Plot Hook: Something in the irrigation system at Lake
Node Newell is affecting both the neural crops and the animals that feed from
the water, making them calmer, more obedient, and increasingly strange. The
party may be hired to stop a blight, but the truth could be a hidden chemical
program, a corrupted doctrinal additive, or an experimental attempt to extend
DynoCyber conditioning to an entire landscape.
Brooks is the kind of city that draws trouble because it
makes itself too important to ignore. If you need information, repairs, rare
parts, captured beasts, doctored route records, black-market implants, missing
people, or access to the wider Badlands road network, sooner or later your path
bends toward its gates. The city is useful, wealthy by regional standards, and
filled with factions that would rather hire outsiders than openly embarrass one
another. That alone makes it an adventuring hub. In Brooks, there is always a
convoy to guard, a record to steal, a camp to investigate, a DynoCyber to
retrieve, a dissident to smuggle out, or a public problem that the authorities
would prefer solved quietly.
It is also a city built on the promise that everything can
be sorted, corrected, and assigned a proper place. That promise creates endless
cracks for stories. Adventurers can get caught between the Processor-Governor’s
need for order, the Keeper’s appetite for throughput, the Mother’s quiet
indoctrination machine, the Chief Whitehat’s polished manipulations, and the
Marshal’s pitiless sense of route optimization.

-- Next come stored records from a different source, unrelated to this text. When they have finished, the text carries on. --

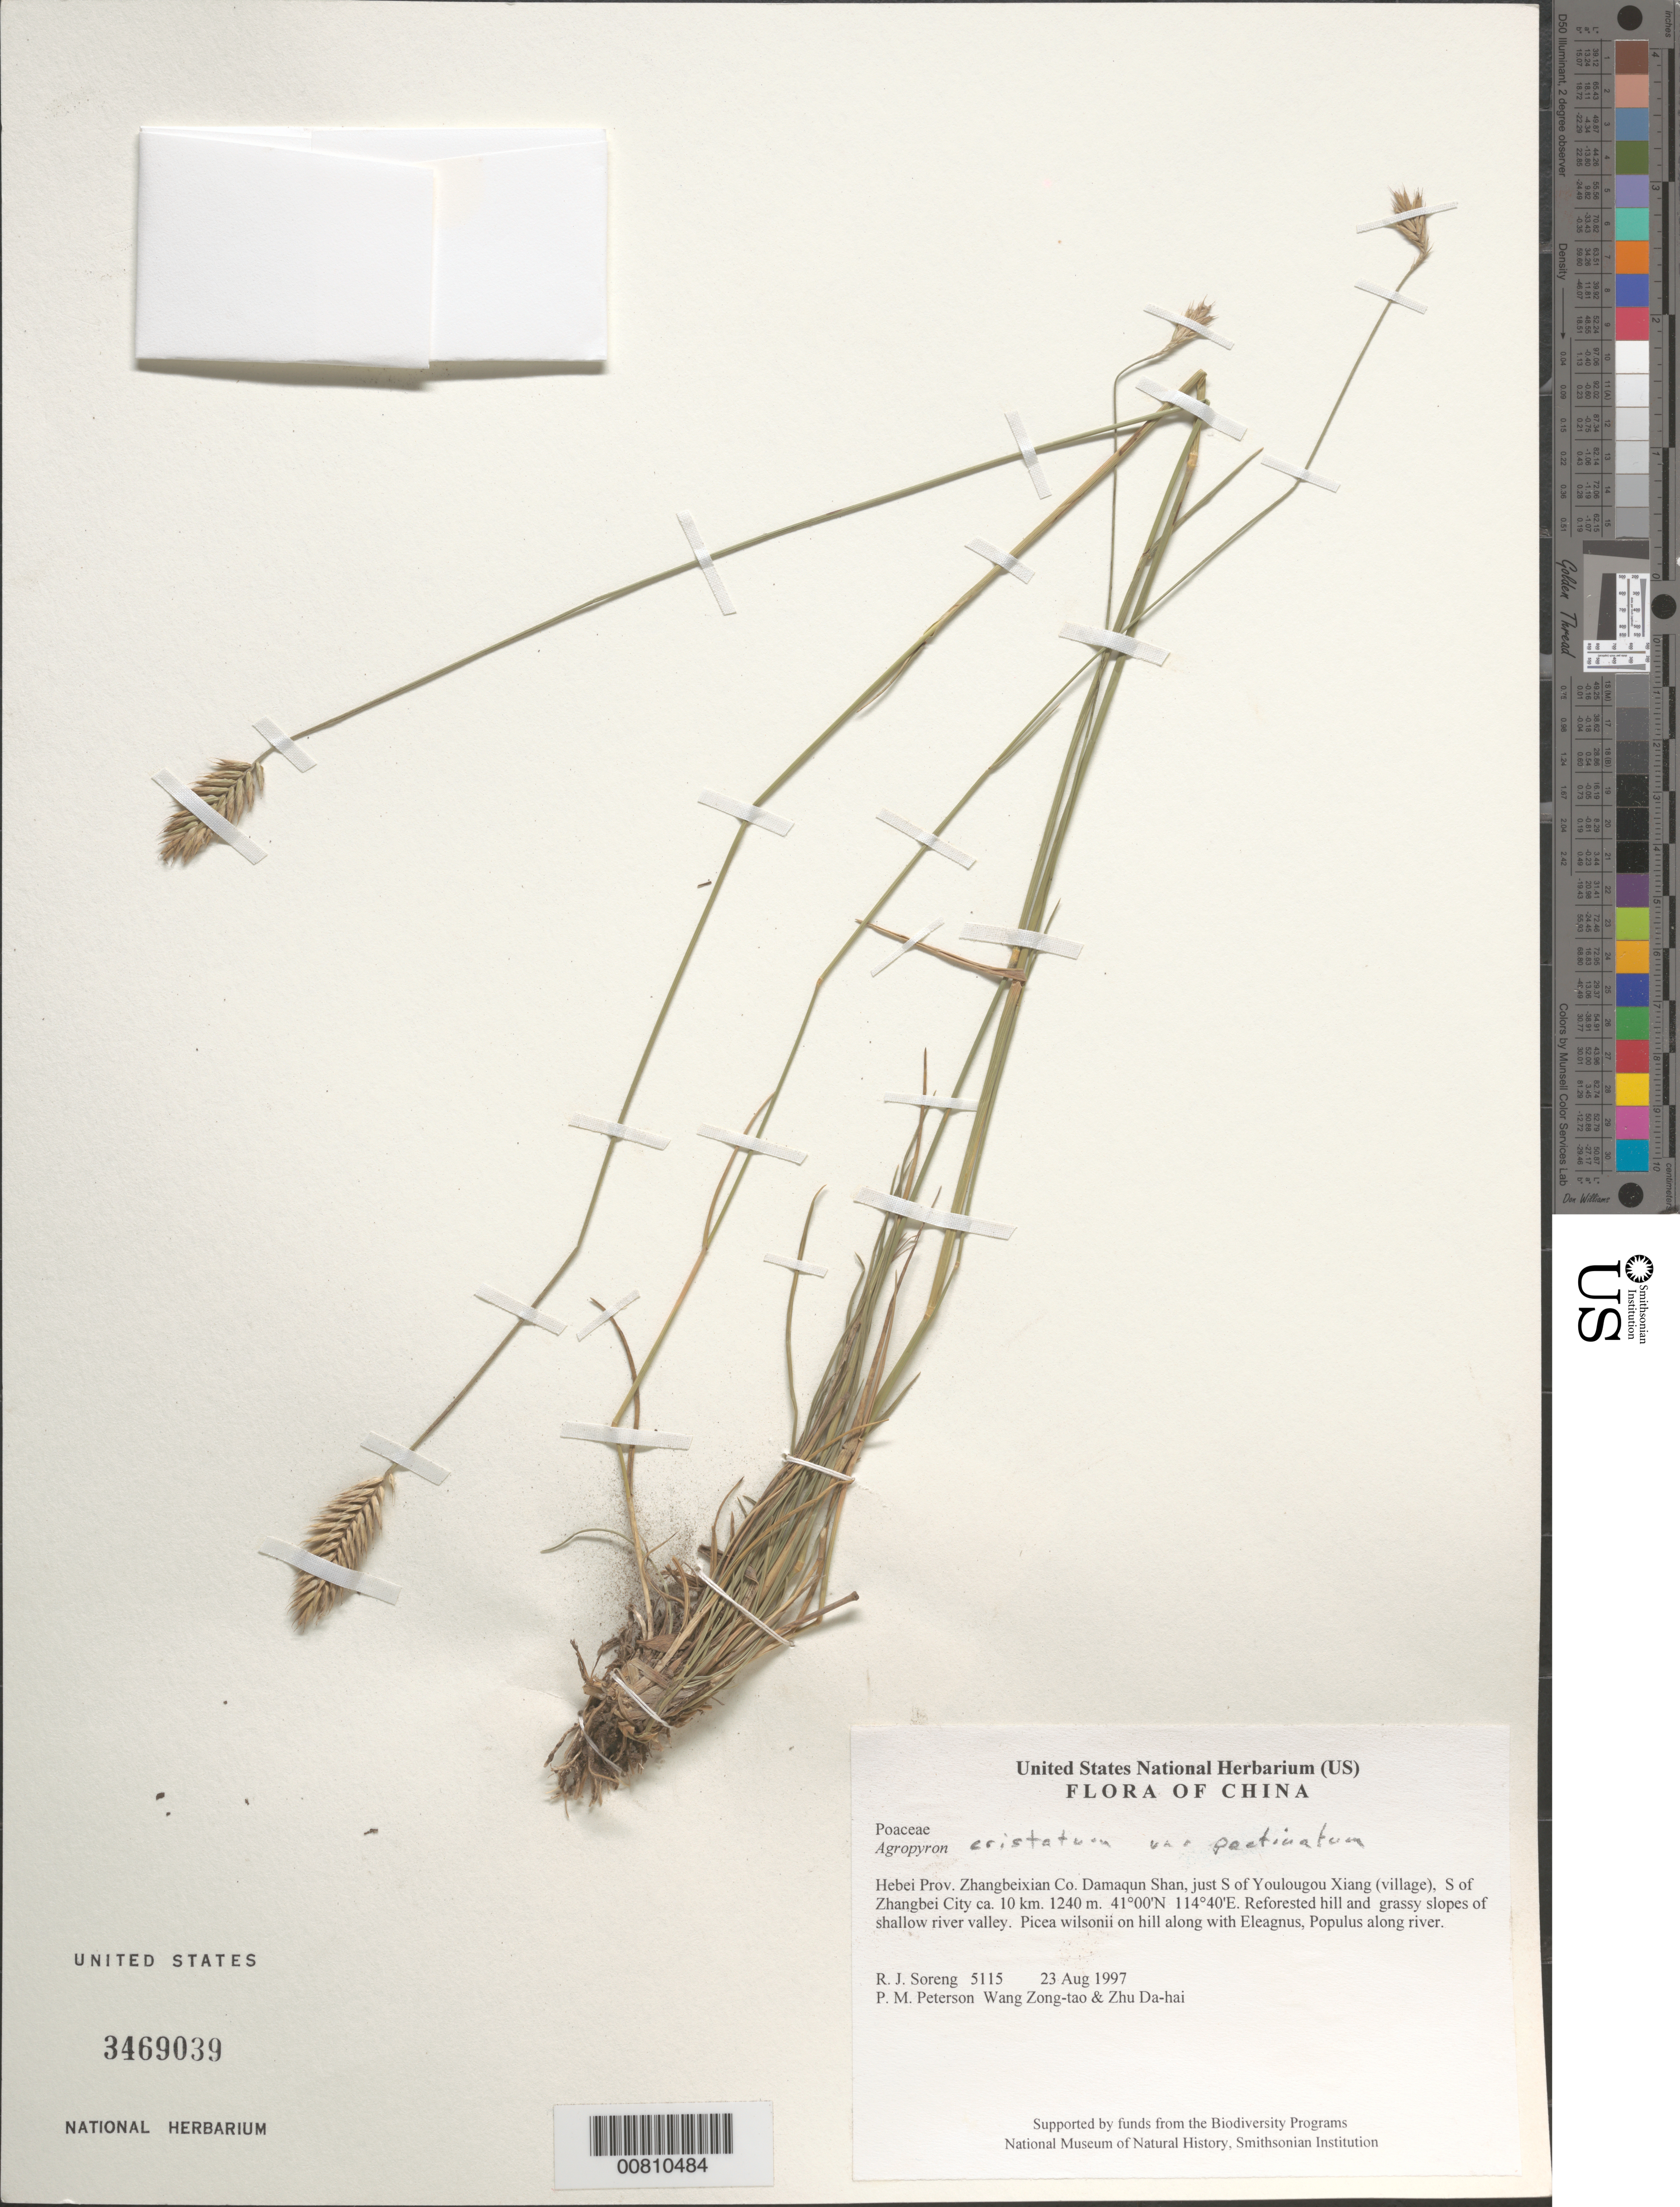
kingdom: Plantae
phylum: Tracheophyta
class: Liliopsida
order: Poales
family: Poaceae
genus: Agropyron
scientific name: Agropyron cristatum var. pectinatum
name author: (M. Bieb.) Roshev. ex B. Fedtsch.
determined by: Soreng, Robert J., Research Associate (BOT), Smithsonian Institution - National Museum of Natural History (UNITED STATES)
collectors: R. J. Soreng, P. M. Peterson & Zhu Da-hai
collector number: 5115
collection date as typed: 23 Aug 1997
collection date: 1997-08-23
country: China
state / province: Hebei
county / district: Zhangbeixian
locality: Damaqun Shan, just S of Youlougou Xiang (village), S of Zhangbei City ca. 10 km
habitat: Reforested hill and grassy slopes of shallow river valley. Picea wilsonii on hill along with Eleagnus, Populus along river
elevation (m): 1240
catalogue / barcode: US 3469039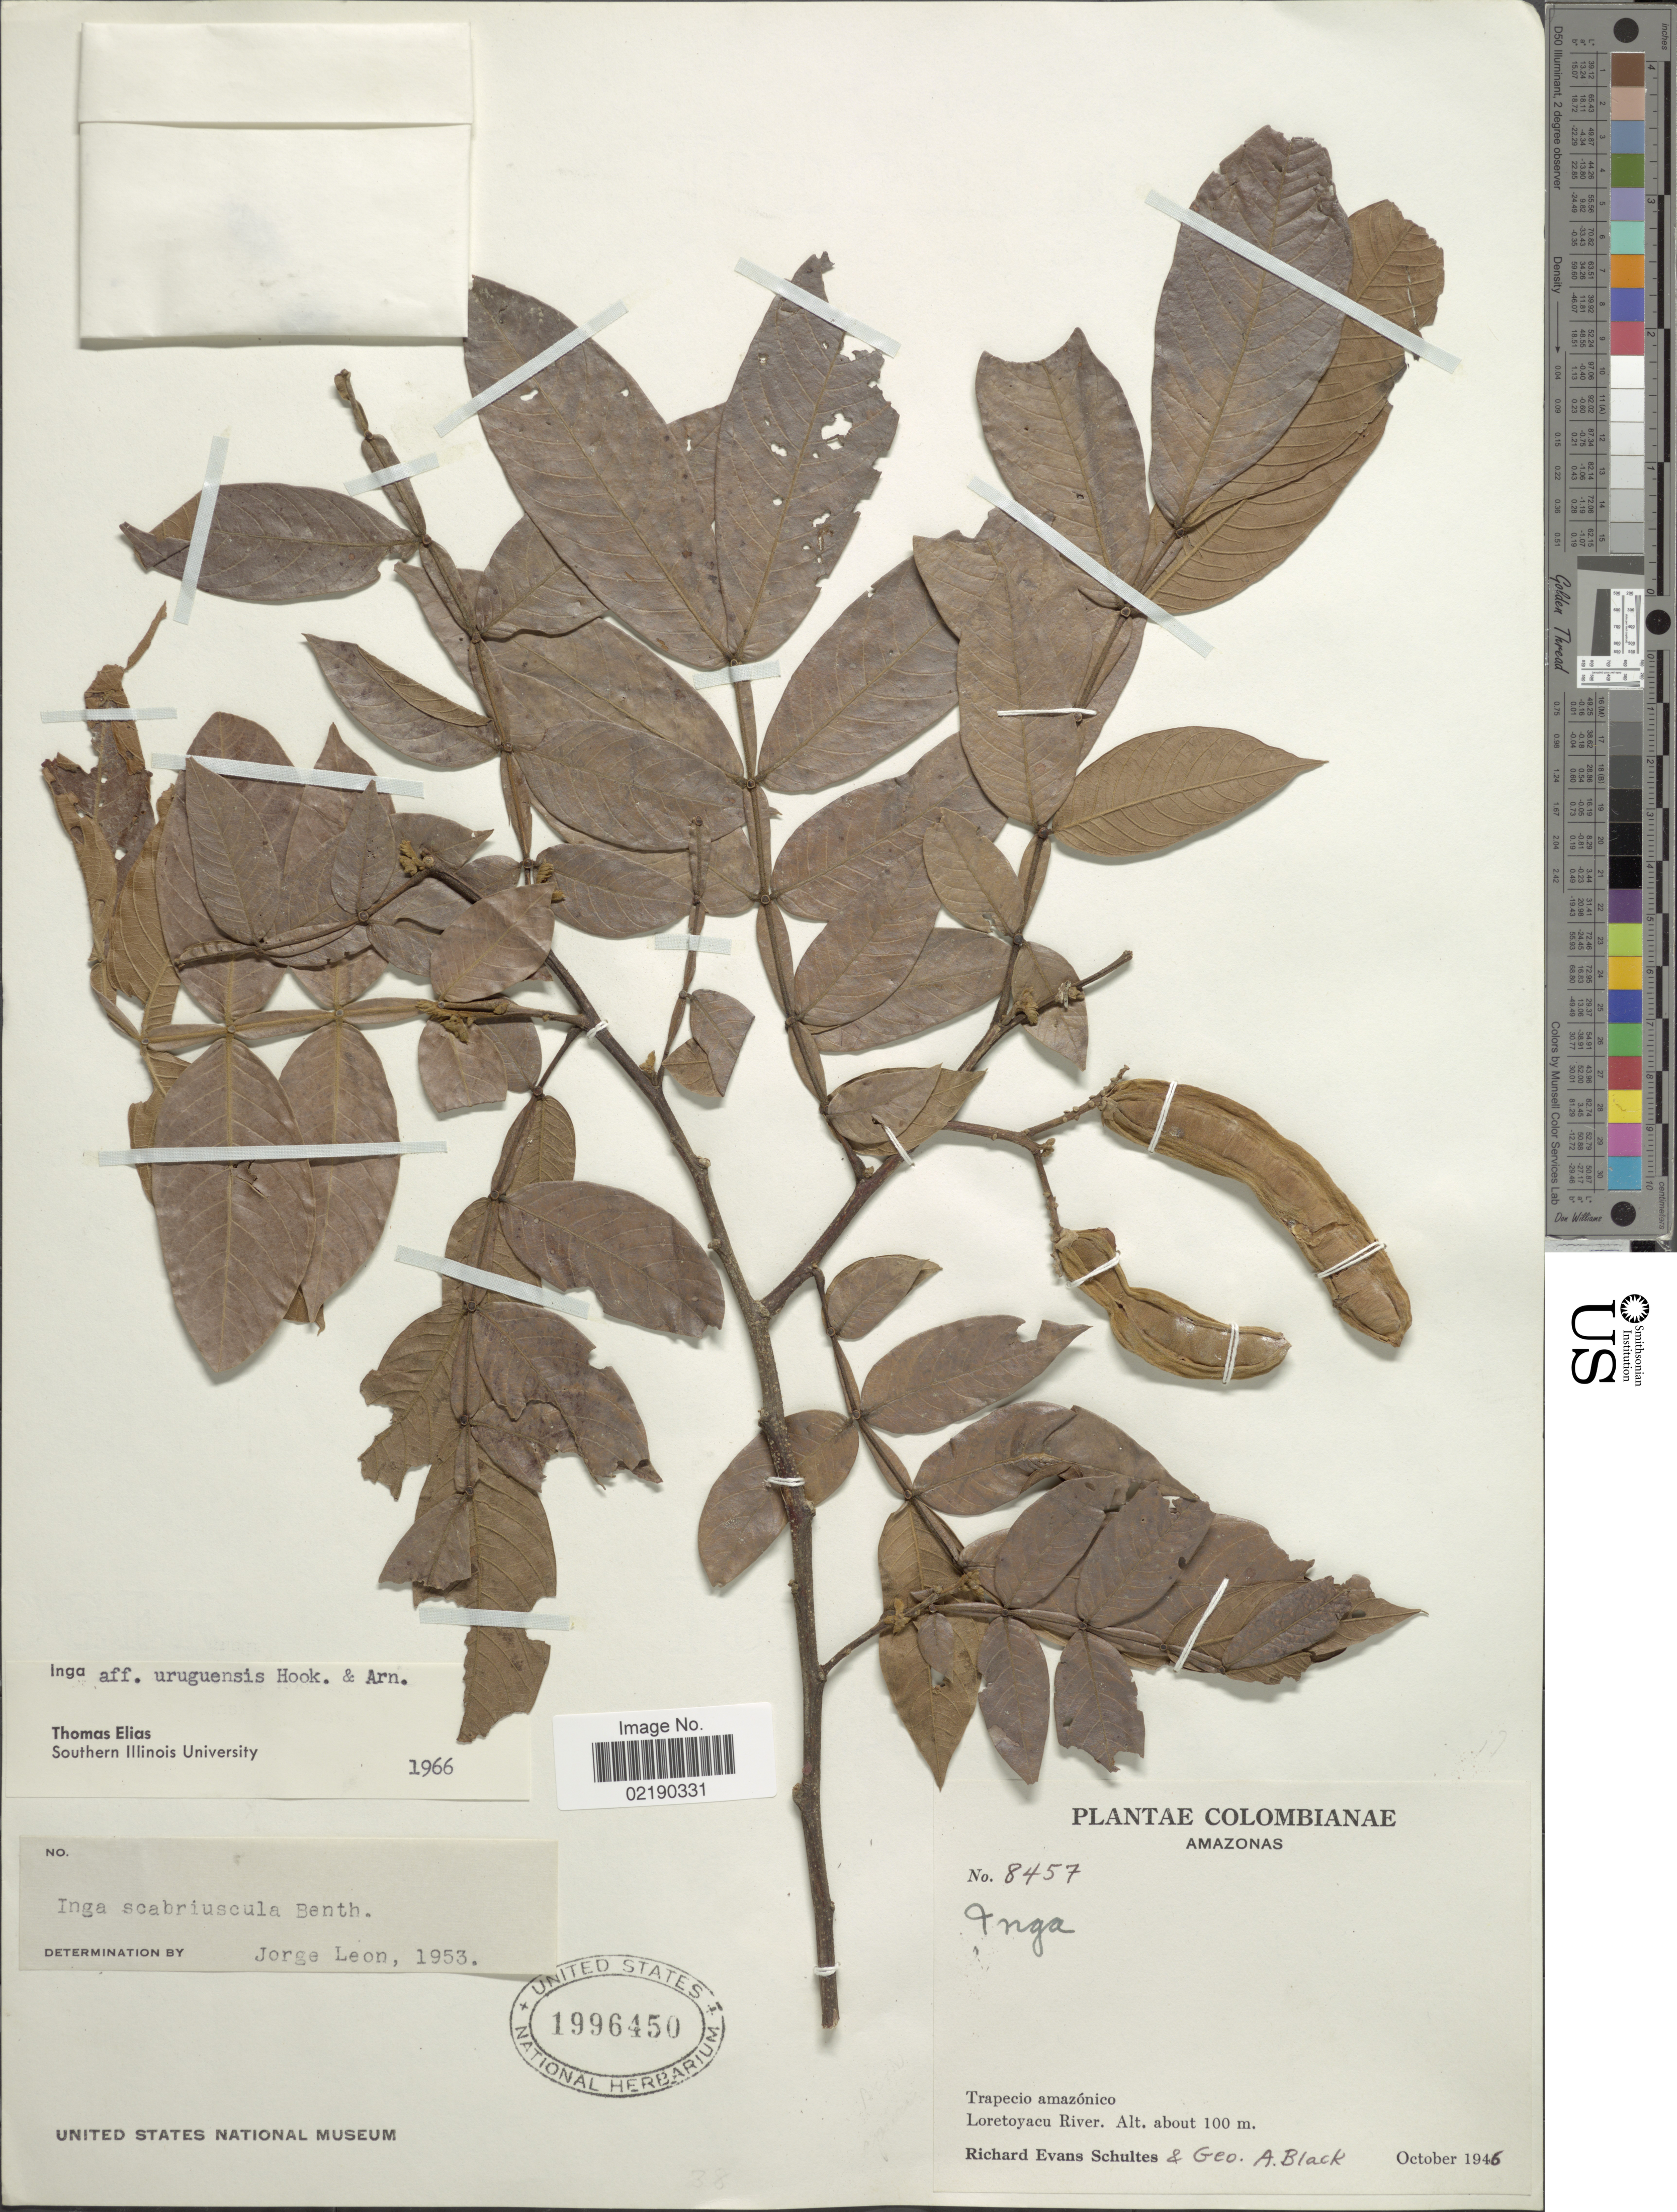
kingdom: Plantae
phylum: Tracheophyta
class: Magnoliopsida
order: Fabales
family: Fabaceae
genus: Inga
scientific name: Inga vera subsp. vera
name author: Willd.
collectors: R. E. Schultes & G. A. Black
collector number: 8457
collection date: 1946-10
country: Colombia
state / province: Amazônas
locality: Colombianae. Trapecio amazonico. Loretoyacu River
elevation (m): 100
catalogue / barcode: US 1996450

Some visitors come to Brooks
for trade and stay because they owe favors. Some come searching for a missing
relative, a lost route, or evidence of old crimes buried under civic myth.
Others come because something broken in the Badlands always seems to lead back
here eventually. Brooks offers all the benefits of civilization—walls, markets,
repairs, food, roads, influence—at the cost of constant proximity to power. For
adventurers, that is exactly what makes it dangerous, useful, and impossible to
resist.
Closing Sting
In the Terrorsaur Badlands, there are towns that endure,
towns that hide, and towns that pray the road passes them by. Brooks does none
of those things. Brooks opens its gates, marks the route, and waits for the
world to arrive in need of something only it can provide.